電子線マイクロアナライザ(EPMA)により試験片の化学元素の解析を行う。化学元素解析は、板厚中央を中心とし板厚方向5mm×10mm視野を対象とする。その定められた視野において、試験片表面を電解研磨した後、加速電圧20kV、ビーム形状の長さ20μmの帯状、ステップ20μmの条件で、Mn濃度を測定した。視野内における250点×500点のうち、Mn濃度がレードルにおける溶鋼のMn成分分析値の1.2倍以上となる位置を成分濃化部(介在物含む)と定め、10250点の成分濃化部面積の割合を求める。
【0039】
板厚中央に成分濃化部が存在するとき、成分濃化部の合金成分が多いため焼入れ性が高くなる。そのため、変態温度も低下する。FEM(有限要素法)による熱応力解析において、板厚中央位置の物性値を変化させ、変態による熱膨張する温度を低下させた場合、熱応力は増加することが確認された。
そこで、板厚中央部におけるMn成分濃化部面積の割合が3%を超える鋼板を用いて角部溶接を行うと、低温割れが発生する可能性が著しく高いため、Mn成分濃化部面積の割合は3%以下とする。

* データの行 *
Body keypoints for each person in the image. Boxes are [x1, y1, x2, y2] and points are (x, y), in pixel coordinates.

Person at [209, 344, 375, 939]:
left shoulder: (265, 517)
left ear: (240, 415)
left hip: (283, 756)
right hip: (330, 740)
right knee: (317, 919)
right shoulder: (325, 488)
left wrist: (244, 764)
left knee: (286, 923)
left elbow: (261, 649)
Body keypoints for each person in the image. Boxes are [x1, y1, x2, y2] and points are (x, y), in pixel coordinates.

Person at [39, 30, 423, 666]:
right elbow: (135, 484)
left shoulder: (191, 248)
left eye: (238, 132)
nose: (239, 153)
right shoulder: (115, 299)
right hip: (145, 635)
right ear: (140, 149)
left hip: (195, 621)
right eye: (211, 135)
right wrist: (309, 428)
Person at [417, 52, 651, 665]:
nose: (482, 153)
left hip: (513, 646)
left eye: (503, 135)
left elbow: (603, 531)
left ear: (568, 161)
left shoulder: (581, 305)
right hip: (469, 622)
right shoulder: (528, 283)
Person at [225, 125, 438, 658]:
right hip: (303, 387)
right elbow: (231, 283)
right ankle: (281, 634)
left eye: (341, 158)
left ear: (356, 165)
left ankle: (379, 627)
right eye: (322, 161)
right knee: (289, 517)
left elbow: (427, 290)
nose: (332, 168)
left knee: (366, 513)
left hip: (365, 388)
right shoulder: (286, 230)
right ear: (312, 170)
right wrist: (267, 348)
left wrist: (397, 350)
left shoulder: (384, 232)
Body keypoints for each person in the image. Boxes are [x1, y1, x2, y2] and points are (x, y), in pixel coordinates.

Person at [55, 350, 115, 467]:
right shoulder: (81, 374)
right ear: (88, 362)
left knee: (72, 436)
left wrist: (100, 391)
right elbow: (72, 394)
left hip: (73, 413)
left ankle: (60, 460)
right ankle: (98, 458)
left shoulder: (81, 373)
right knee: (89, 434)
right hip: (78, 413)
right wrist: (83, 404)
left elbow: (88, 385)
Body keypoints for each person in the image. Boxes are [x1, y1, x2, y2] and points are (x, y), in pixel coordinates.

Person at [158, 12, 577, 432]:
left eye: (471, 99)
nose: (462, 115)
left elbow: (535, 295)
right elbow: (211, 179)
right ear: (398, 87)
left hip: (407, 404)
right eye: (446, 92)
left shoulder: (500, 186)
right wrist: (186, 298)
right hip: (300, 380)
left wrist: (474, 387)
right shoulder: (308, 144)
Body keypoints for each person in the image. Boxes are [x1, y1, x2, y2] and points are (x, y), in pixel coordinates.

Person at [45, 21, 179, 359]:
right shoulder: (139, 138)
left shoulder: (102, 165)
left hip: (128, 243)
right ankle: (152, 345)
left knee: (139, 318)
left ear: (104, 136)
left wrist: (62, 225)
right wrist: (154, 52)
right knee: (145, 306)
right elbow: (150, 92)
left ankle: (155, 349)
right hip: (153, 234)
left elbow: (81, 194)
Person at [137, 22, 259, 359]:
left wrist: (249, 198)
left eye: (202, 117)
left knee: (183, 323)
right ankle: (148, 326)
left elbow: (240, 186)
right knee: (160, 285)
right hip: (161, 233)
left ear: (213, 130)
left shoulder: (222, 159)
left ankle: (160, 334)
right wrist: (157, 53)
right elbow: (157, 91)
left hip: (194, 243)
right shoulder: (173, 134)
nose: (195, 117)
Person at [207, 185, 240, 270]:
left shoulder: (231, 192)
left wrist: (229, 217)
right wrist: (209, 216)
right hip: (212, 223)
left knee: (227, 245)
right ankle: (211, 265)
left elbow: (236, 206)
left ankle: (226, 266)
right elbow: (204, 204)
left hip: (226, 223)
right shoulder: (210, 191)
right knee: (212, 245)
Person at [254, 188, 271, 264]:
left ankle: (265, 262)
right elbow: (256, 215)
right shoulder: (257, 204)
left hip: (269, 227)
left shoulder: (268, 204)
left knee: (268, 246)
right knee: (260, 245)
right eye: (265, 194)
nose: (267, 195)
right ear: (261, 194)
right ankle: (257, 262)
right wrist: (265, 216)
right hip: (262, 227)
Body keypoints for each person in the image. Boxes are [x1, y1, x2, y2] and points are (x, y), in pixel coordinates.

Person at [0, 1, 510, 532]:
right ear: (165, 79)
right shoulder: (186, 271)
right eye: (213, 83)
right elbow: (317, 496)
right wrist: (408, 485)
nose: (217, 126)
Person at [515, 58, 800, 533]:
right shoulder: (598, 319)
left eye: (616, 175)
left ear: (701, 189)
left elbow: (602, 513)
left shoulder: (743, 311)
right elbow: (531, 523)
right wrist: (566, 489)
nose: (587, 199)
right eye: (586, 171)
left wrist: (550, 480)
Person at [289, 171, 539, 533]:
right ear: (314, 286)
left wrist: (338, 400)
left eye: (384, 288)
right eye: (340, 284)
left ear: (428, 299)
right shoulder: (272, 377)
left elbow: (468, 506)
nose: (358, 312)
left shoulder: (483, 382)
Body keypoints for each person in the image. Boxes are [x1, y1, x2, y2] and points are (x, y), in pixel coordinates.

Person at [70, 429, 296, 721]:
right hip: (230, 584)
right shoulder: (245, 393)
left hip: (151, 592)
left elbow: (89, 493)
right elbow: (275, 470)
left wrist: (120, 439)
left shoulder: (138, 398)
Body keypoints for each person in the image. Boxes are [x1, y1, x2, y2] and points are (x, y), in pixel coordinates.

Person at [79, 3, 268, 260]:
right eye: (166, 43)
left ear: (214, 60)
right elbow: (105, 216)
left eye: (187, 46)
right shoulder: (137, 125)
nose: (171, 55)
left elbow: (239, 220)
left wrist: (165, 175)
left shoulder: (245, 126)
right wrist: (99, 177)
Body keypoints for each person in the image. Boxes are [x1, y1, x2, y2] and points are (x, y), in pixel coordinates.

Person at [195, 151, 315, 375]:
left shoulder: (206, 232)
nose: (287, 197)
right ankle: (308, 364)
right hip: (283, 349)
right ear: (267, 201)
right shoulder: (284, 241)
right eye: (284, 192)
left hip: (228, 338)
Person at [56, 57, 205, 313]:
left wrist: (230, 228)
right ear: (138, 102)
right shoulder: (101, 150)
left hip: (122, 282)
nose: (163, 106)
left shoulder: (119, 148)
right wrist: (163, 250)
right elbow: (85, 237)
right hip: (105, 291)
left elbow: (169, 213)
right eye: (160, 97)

* 作業の目的 *
上に示した、鋼板のMn成分濃化部を扱う文章を、最後の文の後から引き継いで書き続けること。

* この作業の出力 *
【0040】
また、本実施形態に係る溶接構造物用厚鋼板とは、板厚が12mm以上の鋼板をいう。
【0041】
板厚中央位置の板厚方向の試験温度0℃でのシャルピー吸収エネルギーvE0:27J以上
本実施形態に係る溶接構造物用厚鋼板の靭性は、板厚中央位置で評価する。板厚中央位置にVノッチを入れた、板厚方向の靭性のシャルピー特性vE0(0℃におけるシャルピー衝撃試験値)は27J以上である。
ボックス柱角部を溶接し、FEM(有限要素法)によって、溶接部の熱応力を解析した。その結果、溶接による入熱によって、熱応力が発生し、フランジ側の板厚中央位置に、板厚方向に大きな熱応力がかかることを見出した。
そのため、板厚中央位置の板厚方向の靭性vE0が27J未満の場合、溶接入熱による熱応力により、フランジ側の板厚中央位置に低温割れが発生する危険性が高くなる。
そこで、板厚中央位置の板厚方向の靭性vE0は27J以上である。なお、板厚が55mm以下の場合、板厚方向にシャルピー試験片を採取することが困難である。その場合は、シャルピー試験片のノッチ位置は板厚中央位置とし、両端に別途鋼材を圧接して、試験片を作成することで、試験が可能となる。
【0042】
降伏強さ:325N/mm2以上750N/mm2以下
本実施形態に係る溶接構造物用厚鋼板の降伏強さ(YS)は、特に限定されず、任意の値とすることができる。建築構造用のボックス柱用途を考慮して、厚鋼板の降伏強さは325N/mm2以上750N/mm2以下とする。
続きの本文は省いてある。